**SOURCE**
None of the employees are represented by a union.


ITEM 2. Properties

      As of January 28, 1995, the Company operated 51 Designs stores, 61
Outlet stores and eight "Original Levi's(R) Stores." All stores are
leased by the Company directly from shopping mall, outlet park and
downtown property owners. Designs store leases are generally ten years in
length with no renewal option. Levi's(R) Outlet store leases are usually
for a series of shorter periods and sometimes contain certain renewal
options extending their terms to between 10 and 15 years. Most of the
leases provide for annual rent based on a percentage of store sales,
subject to guaranteed minimum amounts.

      The Company's headquarters in Chestnut Hill, Massachusetts, is
leased under an agreement with an affiliate of Stanley Berger, the
Chairman of the Board and the estate of Calvin Margolis, a former director
of the Company. The lease expires in April 1996. See Notes F and H of
Notes to Consolidated Financial Statements.

**DIRECTIVES**
1) Answer from the properties excerpt:
(a) How many Outlet stores did the Company operate as of January 28, 1995?
(b) How long are Designs store leases generally, and do they include a renewal option?
(c) In what month and year does the lease on the Company's headquarters expire?
2) Write a few sentences that carry on the properties excerpt, picking up after its final sentence.

**PROVIDED MATERIAL**

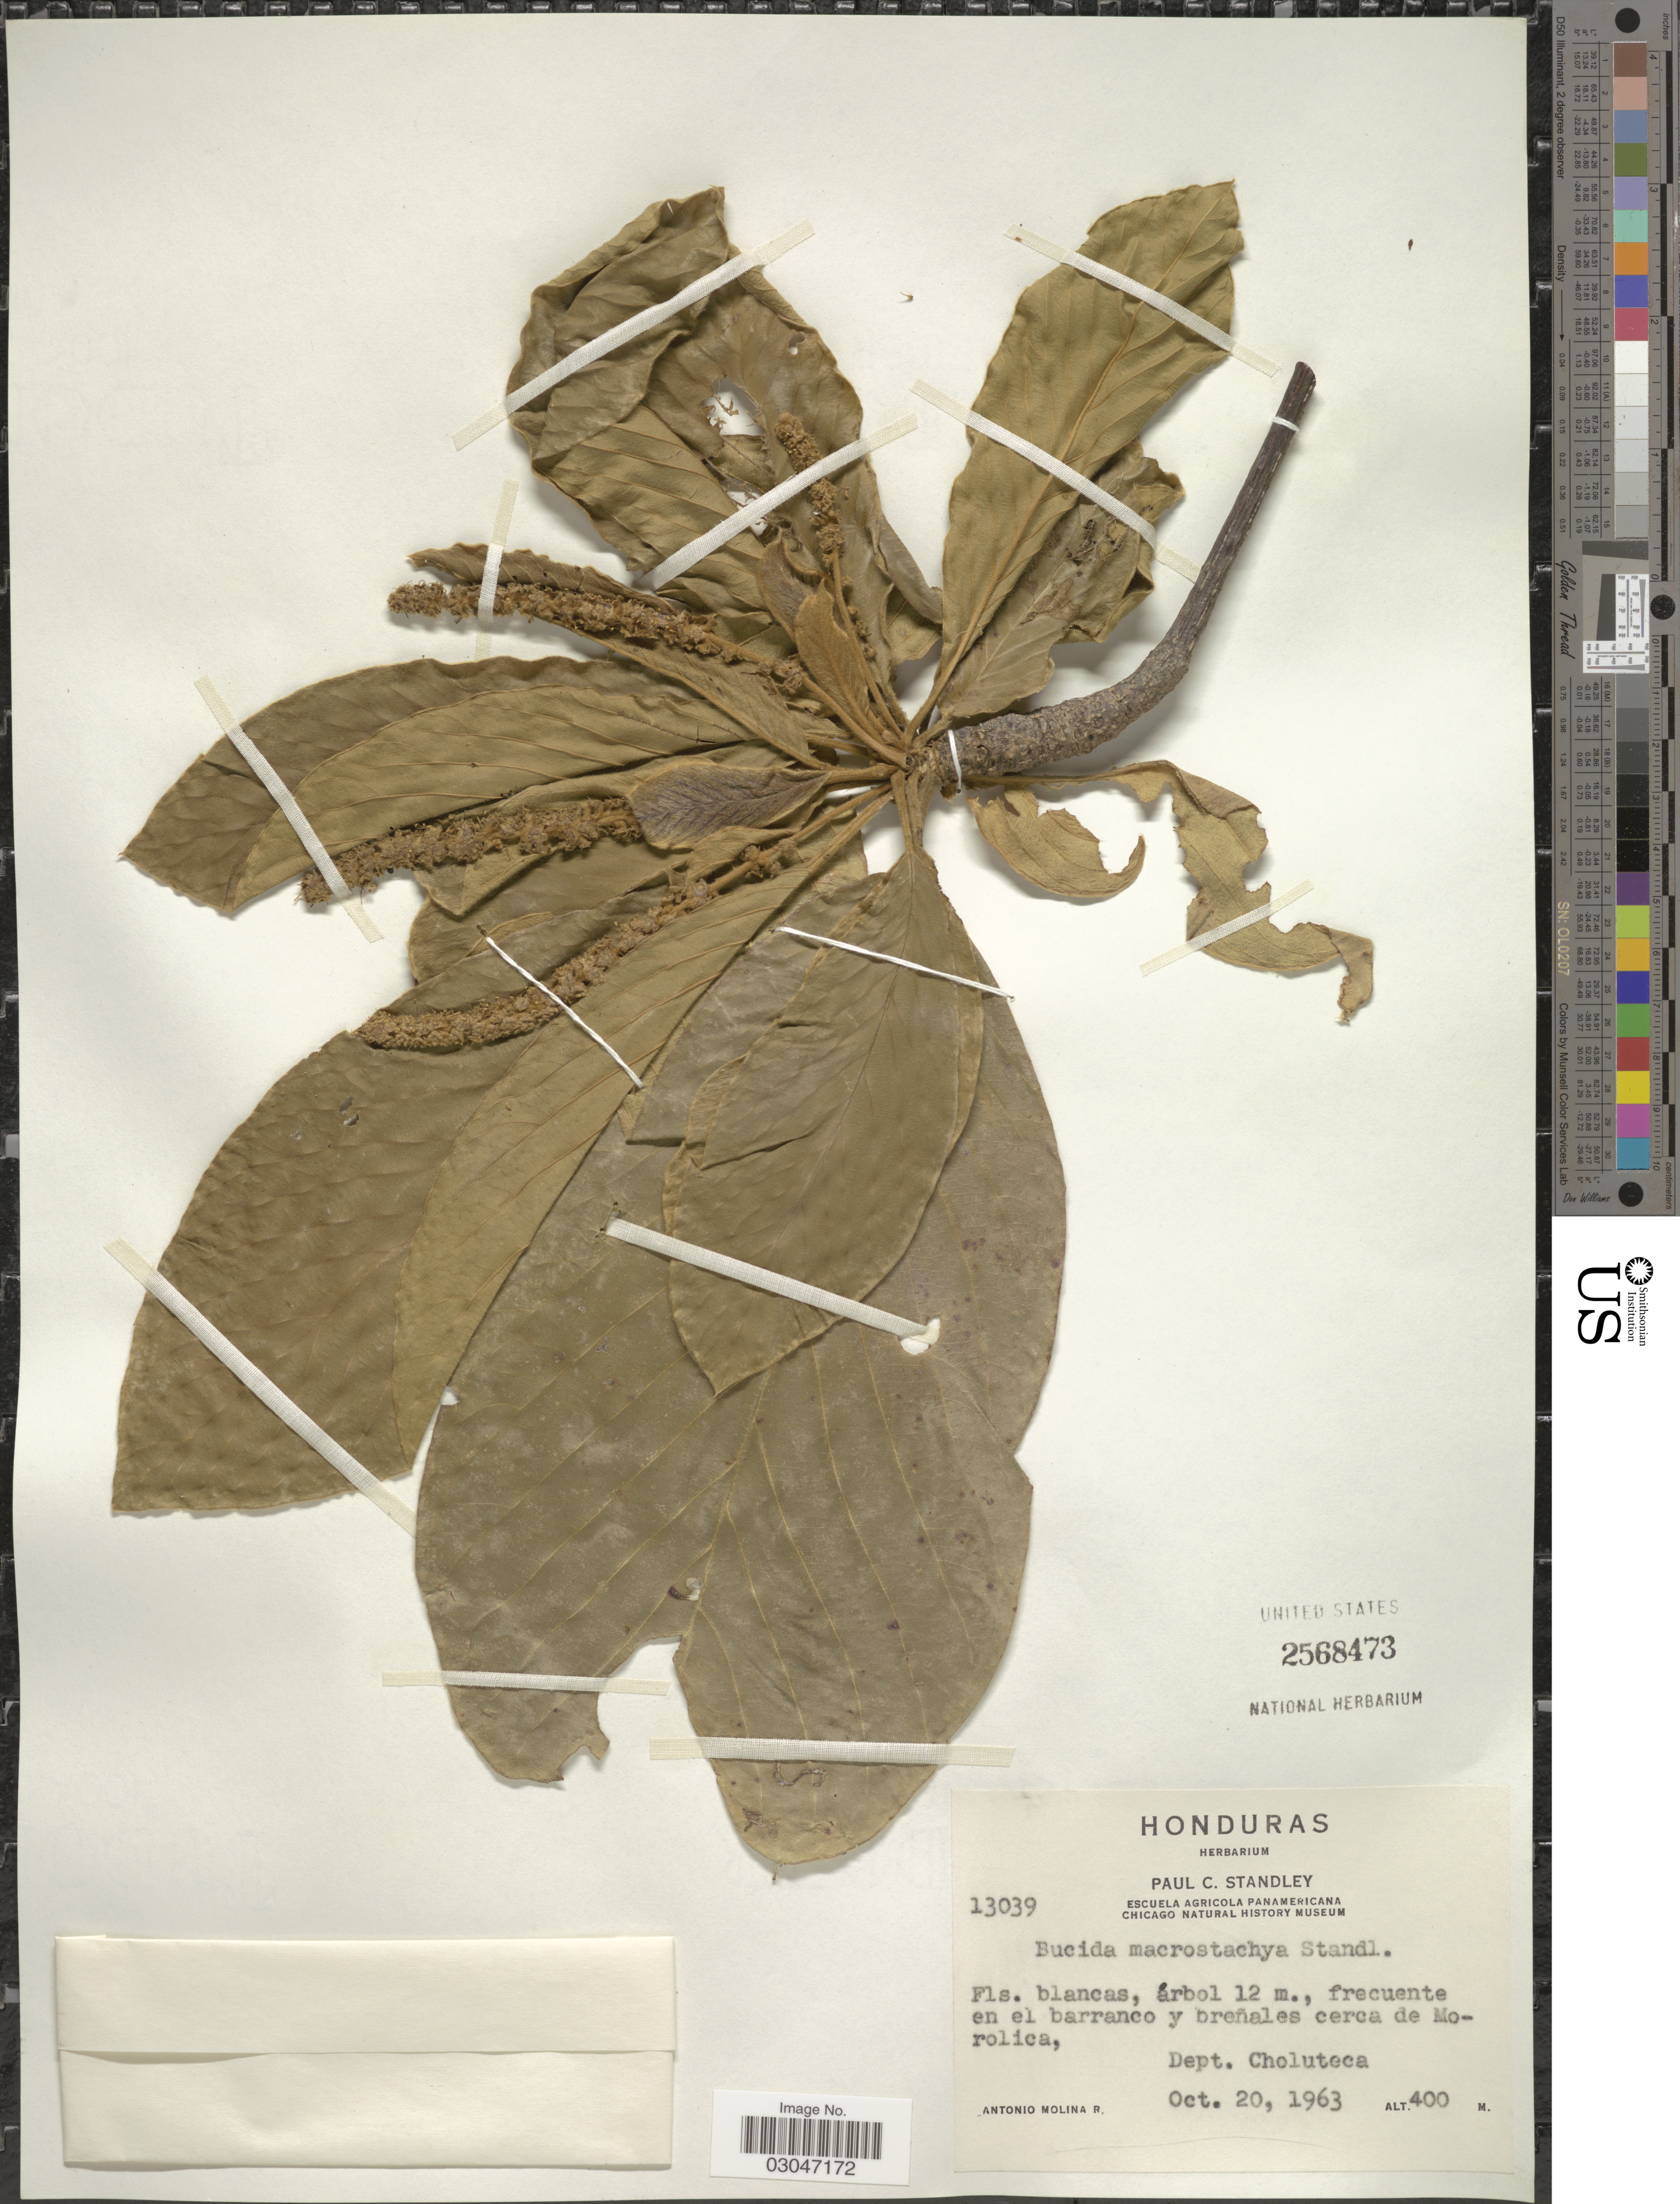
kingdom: Plantae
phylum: Tracheophyta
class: Magnoliopsida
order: Myrtales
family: Combretaceae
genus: Terminalia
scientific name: Terminalia macrostachya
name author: (Standl.) Alwan & Stace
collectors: A. Molina R.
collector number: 13039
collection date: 1963-10-20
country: Honduras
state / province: Choluteca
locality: Frecuente en el barranco y breñales cerca de Morolica, Dept. Choluteca.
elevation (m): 400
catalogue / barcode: US 2568473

**ANSWERS PER TASK**
1)
(a) 61
(b) Generally ten years, with no renewal option.
(c) April 1996

2)
      Sites for store expansion are selected on the basis of several
factors intended to maximize the exposure of each store to those persons
the Company believes are likely to be Levi Strauss & Co. customers. These
factors include the demographics profile of the area in which the site is
located, the types of stores and other retailers in the area, the location
of the store within the mall and the attractiveness of the store layout.
The Company believes that its selection of locations enables the Company's
mall, downtown and outlet stores to attract customers from the general
shopping traffic and to generate its own customers from the surrounding
areas.

      The Company considers site selection an important factor in its
expansion plans for its stores. In locating and assessing potential sites,
the Company often relies upon relationships it maintains with major
shopping mall developers such as The Edward J. DeBartolo Company, New
England Development, S.R. Weiner Associates and Melvin Simon Associates
and with outlet park developers such as The Horizon Group, Western
Development, Belz Enterprises and The Stanley Tanger Company. These
developers provide the Company with detailed demographic and geographic
information regarding many new mall and outlet park developments.
                                       
      See "Management's Discussion and Analysis of Financial Condition
and Results of Operations - Liquidity and Capital Resources - Capital
Expenditures."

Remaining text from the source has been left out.